Task instructions: Copy out lines with the word "wire" from the material that follows.

[Start of Attachment]

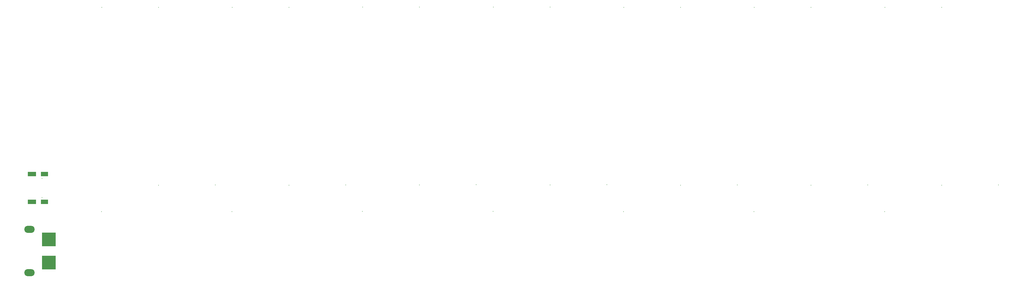
<source format=gbs>
G04*
G04 #@! TF.GenerationSoftware,Altium Limited,Altium Designer,18.1.7 (191)*
G04*
G04 Layer_Color=16711935*
%FSLAX44Y44*%
%MOMM*%
G71*
G01*
G75*
%ADD76R,4.2032X4.2032*%
%ADD77O,3.2032X2.2032*%
%ADD78C,0.2032*%
%ADD79R,2.2032X1.4032*%
%ADD80R,2.5032X1.4032*%
D76*
X310000Y301000D02*
D03*
Y229000D02*
D03*
D77*
X250000Y332500D02*
D03*
Y197500D02*
D03*
D78*
X1865000Y470648D02*
D03*
Y1023352D02*
D03*
X1689000Y1023000D02*
D03*
X1688000Y388000D02*
D03*
X2041000Y471000D02*
D03*
X650000Y469648D02*
D03*
Y1022352D02*
D03*
X474000Y1022000D02*
D03*
X473000Y387000D02*
D03*
X826000Y470000D02*
D03*
X1460000Y470648D02*
D03*
Y1023352D02*
D03*
X1284000Y1023000D02*
D03*
X1283000Y388000D02*
D03*
X1636000Y471000D02*
D03*
X1055000Y469648D02*
D03*
Y1022352D02*
D03*
X879000Y1022000D02*
D03*
X878000Y387000D02*
D03*
X1231000Y470000D02*
D03*
X289190Y491000D02*
D03*
Y431000D02*
D03*
X3080000Y469648D02*
D03*
Y1022352D02*
D03*
X2904000Y1022000D02*
D03*
X2903000Y387000D02*
D03*
X3256000Y470000D02*
D03*
X2675000Y469648D02*
D03*
Y1022352D02*
D03*
X2499000Y1022000D02*
D03*
X2498000Y387000D02*
D03*
X2851000Y470000D02*
D03*
X2270000Y469648D02*
D03*
Y1022352D02*
D03*
X2094000Y1022000D02*
D03*
X2093000Y387000D02*
D03*
X2446000Y470000D02*
D03*
D79*
X296360Y504200D02*
D03*
Y417700D02*
D03*
D80*
X257760Y504200D02*
D03*
Y417700D02*
D03*
M02*

</source>
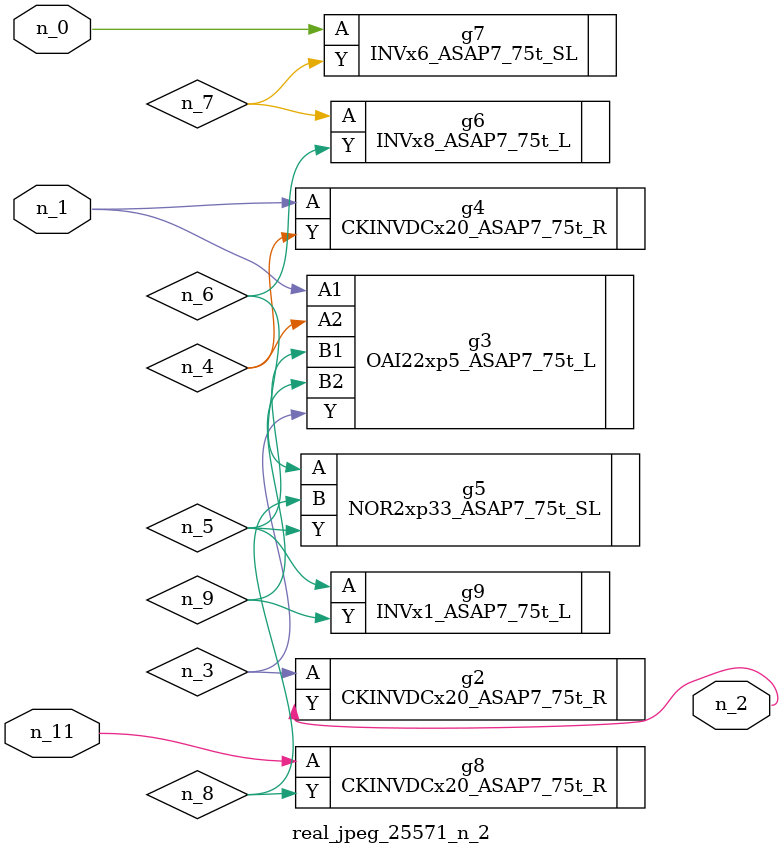
<source format=v>
module real_jpeg_25571_n_2 (n_1, n_11, n_0, n_2);

input n_1;
input n_11;
input n_0;

output n_2;

wire n_5;
wire n_4;
wire n_8;
wire n_6;
wire n_7;
wire n_3;
wire n_9;

INVx6_ASAP7_75t_SL g7 ( 
.A(n_0),
.Y(n_7)
);

OAI22xp5_ASAP7_75t_L g3 ( 
.A1(n_1),
.A2(n_4),
.B1(n_5),
.B2(n_9),
.Y(n_3)
);

CKINVDCx20_ASAP7_75t_R g4 ( 
.A(n_1),
.Y(n_4)
);

CKINVDCx20_ASAP7_75t_R g2 ( 
.A(n_3),
.Y(n_2)
);

INVx1_ASAP7_75t_L g9 ( 
.A(n_5),
.Y(n_9)
);

NOR2xp33_ASAP7_75t_SL g5 ( 
.A(n_6),
.B(n_8),
.Y(n_5)
);

INVx8_ASAP7_75t_L g6 ( 
.A(n_7),
.Y(n_6)
);

CKINVDCx20_ASAP7_75t_R g8 ( 
.A(n_11),
.Y(n_8)
);


endmodule
</source>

[End of Attachment]

Answer below:
wire n_5;
wire n_4;
wire n_8;
wire n_6;
wire n_7;
wire n_3;
wire n_9;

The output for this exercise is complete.